Matte Black stood out, judges said, for its thoroughness researching and thinking through its target market, competition, costs, financial projections, marketing strategy, team composition and new business leads.
“Matte Black had an excellent business plan,” Solmon said. “They put together almost all aspects of a business plan, and they were also very impressive presenters – it was believable that they could pull something like this off.”
Through his research, Trumbo found that high-quality airport lounges in the U.S. are mostly limited to major international hubs. He was confident a simple concept could work at regional airports serving large numbers of business travelers.
“The main reason is simply that they’re underserved,” Trumbo told the judges. “It’s a great place to enter with very low competition.”
Matte Black plans to offer lounges with a clean, modern and “green” design aesthetic, emphasizing sustainability. Guests would be able to work at standing desks or in private call booths, or relax in a bar and food area. Access and services would be free to members of Priority Pass, a global network included in some credit cards’ annual fees, or $40 to nonmembers.
Matte Black has been in discussions with Northwest Arkansas Regional Airport, located near Walmart corporate headquarters, and with Syracuse Hancock International Airport, approximately 60 miles from Cornell, as its first potential sites next year. The business could be profitable in its first year, team members said, and expand into a dozen airports within five years.
While COVID-19 has dramatically curtailed flights, air travel historically has rebounded and grown after crises, Trumbo said, noting the current one could present opportunities to build out lounges or negotiate better prices. Lounges may find new demand from travelers eager to avoid crowded gates.
Trumbo, an Arkansas native who started a technology business as an undergraduate, said the competition helped him put together a team and develop the Matte Black concept with greater organization and accountability. Winning, he said, was “huge.”
“It’s a great stamp on our resume,” he said, “and shows that we have a valid and thought-through business model.”
The judges awarded the $7,500 second prize to farmVal, an intelligent irrigation system for vineyards and other growers, presented by Ashley Bacalso, MILR ’20; Shiang-Wan Chin, M.Eng ’19, Ph.D. ’22; and Tamara Sato ’22.
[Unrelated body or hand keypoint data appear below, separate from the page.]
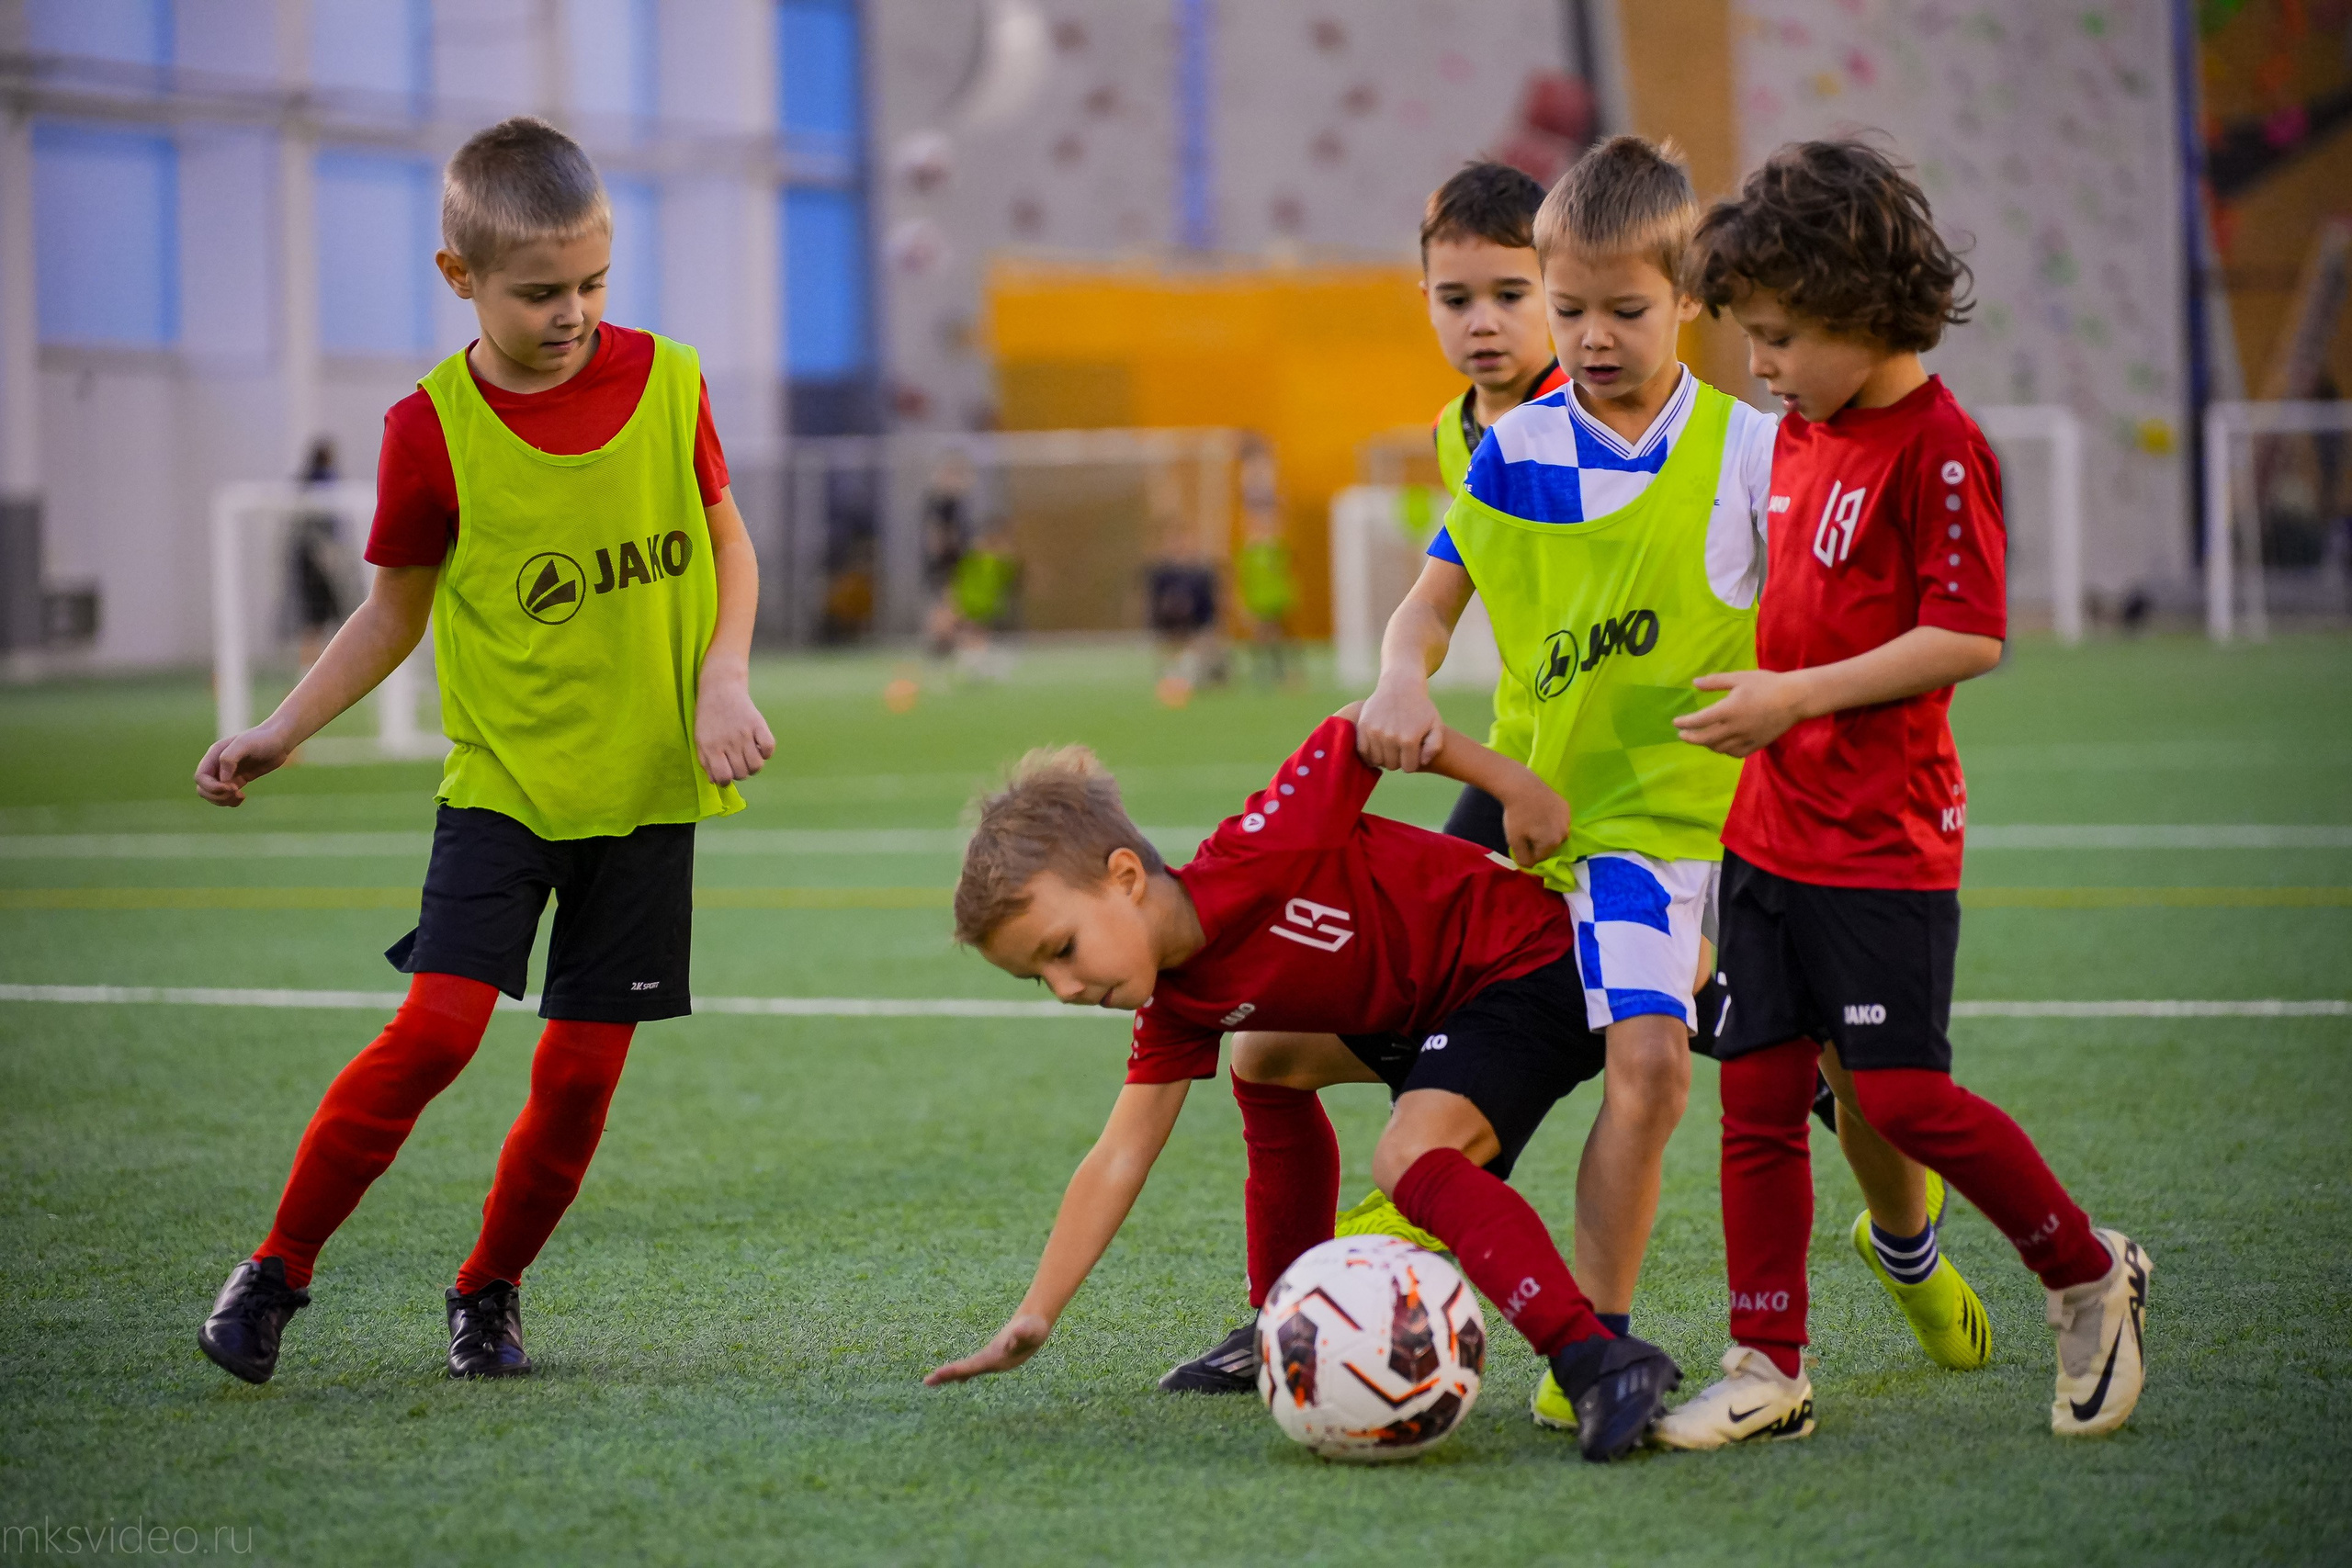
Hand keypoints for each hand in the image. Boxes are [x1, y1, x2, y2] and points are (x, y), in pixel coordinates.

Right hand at [194, 724, 295, 806]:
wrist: (279, 741)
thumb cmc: (262, 739)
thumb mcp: (244, 744)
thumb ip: (229, 759)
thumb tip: (223, 779)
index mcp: (214, 756)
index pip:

The $5,000 third prize went to PediCure, inventor of a toenail trimmer designed to help seniors with limited mobility. Jessica Tao ’20 led a team including Jordan Gorelick, M.Eng ’20; Bryan Hyland ’21; Jialin Ke ’20; and Joshua Zhu ’20.
Honorable mentions went to Dream Haüs, a platform supporting real estate agents, created by Oren Michaely ’20 and Chris Gartrell ’20; and LayOp, a tech platform to assist independent hospitality managers, led by Armaan Goyal ’22, Aditya Narayanan ’21, Ananth Palaniappan ’21 and Abhinav Prasad ’21.